If we do add this I would suggest only adding the Range version for simplicity.
I prefer []=
too, but bytesplice is a low level API, so I think it's not a big issue.
Only adding the Range version is acceptable for me, but we already have String#byteslice and it supports the Integer version, so it may better to support the Integer version for consistency.
However, omitting the second argument length is harmful for String#bytesplice (if the default length is 1 byte, multibyte strings may get broken), so length shouldn't be omitted.
I think for byteindex & byteoffset in #13110 there was good motivation, and Ruby internally would anyway need to use byte offsets so exposing those to the user seemed relatively harmless, and it needed as you showed very complex hacks.

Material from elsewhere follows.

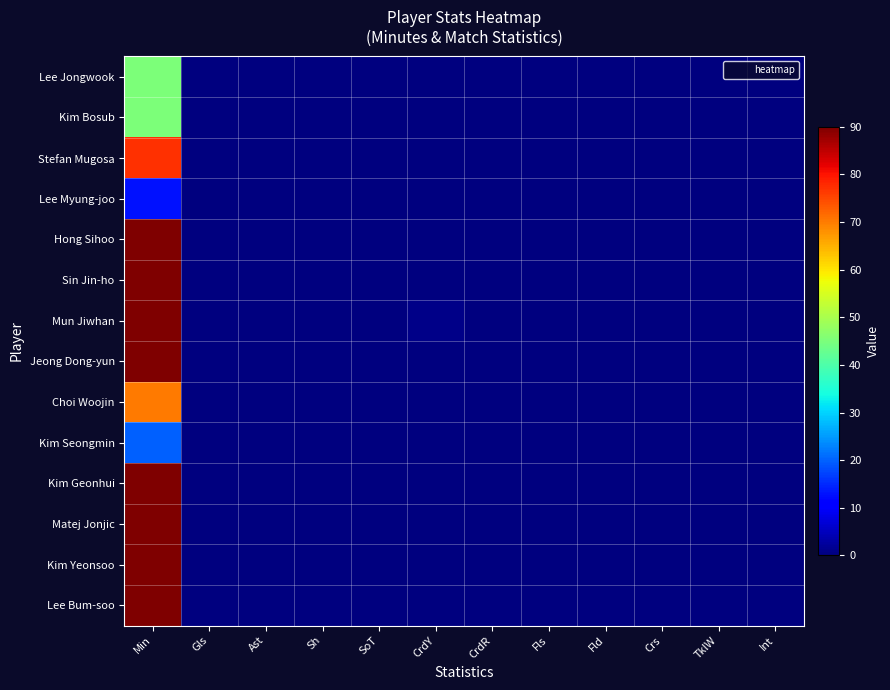

Which label corresponds to the smallest value in the chart?

Gls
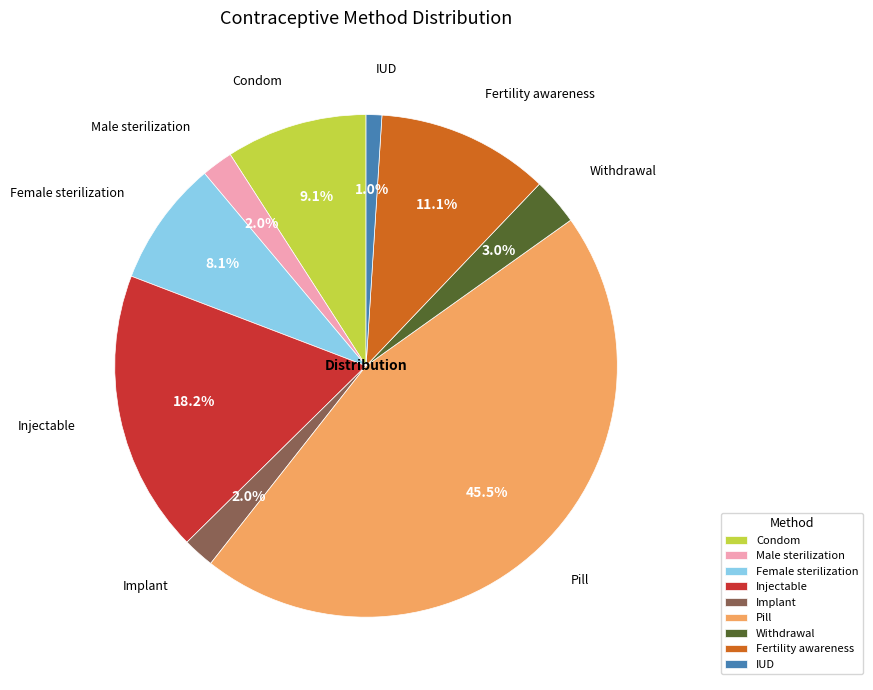

Is there any slice that represents more than half of the pie?

No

But here I question the need for it, because the code before bytesplice seems reasonable enough, i.e., the code before https://github.com/shugo/textbringer/pull/31/files seems fine enough.
It's also a very specific use case, I would like to see other use cases if we add a core method to String.
I'd like to hear other's opinions about use cases.
I agree that Textbringer is a specific use case, but it's important for me, and it's good to introduce String#bytesplice if it's useful for others.
There are also other ways to solve this, where I think you semantically want a byte array/buffer which can be shown as text and searched:
- Use UTF-32LE/UTF-32BE to have constant indexing of Strings, then
[]=
works fine
UTF-32 is not ASCII compatible and cannot be used as a script encoding, so I prefer UTF-8.
- Can the String be kept as Encoding::BINARY all the time, why does it need to be UTF-8? Can it just be reencoded to UTF-8 in the few places which really need it?
It's possible and that's what I do in the implementation of Textbringer.
But such encoding changes are unnecessary if Ruby supports byte-based operations on strings with text encodings.
I've heard from Naruse-san that he has the similar idea. He may have more use cases.
- Do not use String and e.g. use an Array of byte values or a C extension
I wouldn't like to implement regular expressions on Array.
- Use Ropes or similar implemented in Ruby, which would avoid extra copying and might not need to use byte offsets at all
I prefer String for the reasons stated above.
- Add some way to have a "cursor object" in a String, which knows both the byte index and the character index, and have its own methods, that would be much more general and could help improve the performance in far more cases (e.g., could also yield such a cursor in some
each_char_with_cursor
method). It's probably too tricky to implement correctly when the String is mutable though.
Such a cursor object can be alternative of byte-based methods, but a cursor object is only valid for a particular String at a particular time, and it may bring different issues from byte-based methods.